Razi segera menoleh ke arah Maira. Maira justru balas membuang mukanya dari Razi. Ia tahu istrinya itu pasti sedang berselimut kesal.

"May, kita antar mereka pulang ya. Kasian Sarah. Sepertinya Sarah juga sudah mengantuk." Razi berkata dengan setengah berbisik.

"Tau ah! Terserah!" ketus Maira.

Alma yang baru saja tiba dari dapur langsung mendekati Razi untuk mengambil kembali Sarah. Putrinya itu terlihat setengah mengantuk.

"Aku antar, Al."

"Eh, eng - enggak usah, Zi. Aku naik taksi online lagi aja. Nggak papa kok." Alma segera mengeluarkan ponsel dari tasnya untuk membuka aplikasi pemesanan taksi online.

"Nggak apa - apa juga. Kasian Sarah."

"Nggak usah, Zi. Lagian Ummi kamu sama Asha 'kan mau kesini. Masa ditinggal pergi."

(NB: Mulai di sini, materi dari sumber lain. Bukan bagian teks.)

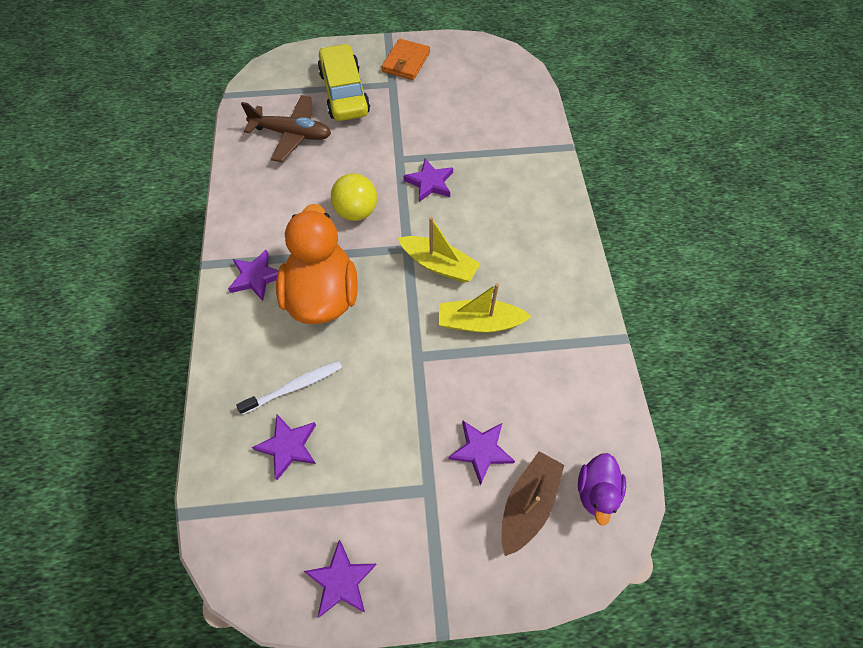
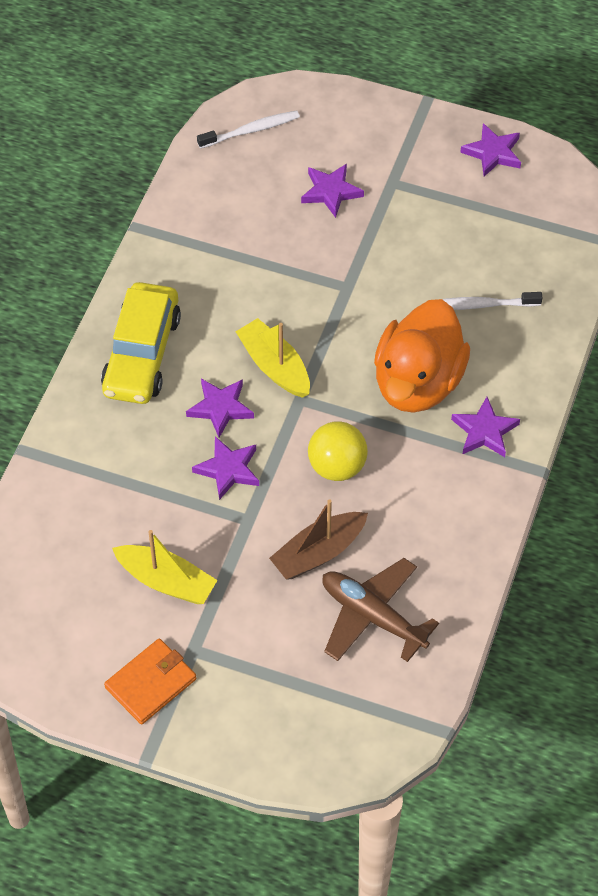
camera: 155 degrees left, 5 degrees down
(288, 446) = (504, 258): purple star -> purple star (220, 408)
(344, 93) = (270, 661): yellow car -> yellow car (142, 354)
(479, 322) = (267, 293): yellow boat -> yellow boat (166, 581)
(528, 504) = (313, 143): brown boat -> brown boat (318, 553)
(596, 491) = (251, 130): purple duck -> white toothbrush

Razi kembali melayangkan pandangannya ke arah Maira yang terlihat menahan jengkel.

"Ya udah, kamu aja yang nganter. Aku disini nunggu Asha sama Ummi dateng." Maira berkata tanpa melihat ke arah suaminya.

"Tapi...May..." Alma menunjukkan wajah segannya. Ia merasa bersalah.

"Nggak papa, Al. Ini udah malam. Kasian kamu sama Sarah. Biar SUAMI-ku yang antar." Maira berkata dengan menekankan pada kata 'suami'.

"Ma - makasih ya, May. Maaf..."

Razi segera mengambil kunci mobil dari dalam kamarnya. Ia merasa tidak tenang meninggalkan istrinya itu sendirian. Apalagi dalam kondisi penuh kekesalan seperti itu. Namun ia juga tidak bisa mengabaikan Alma dan Sarah. Razi menghela napasnya. Dalam hati ia berdo'a semoga ia bisa segera mengurai benang kusut ini.

Selesai melepas kepergian Razi, Alma dan Sarah, Maira segera menghambur masuk ke dalam kamarnya. Ia terduduk di belakang pintu. Kedua kakinya ditekuk di depan dada. Ia meringkuk, melepas isak tangisnya. Malam pertama mereka, bukan miliknya.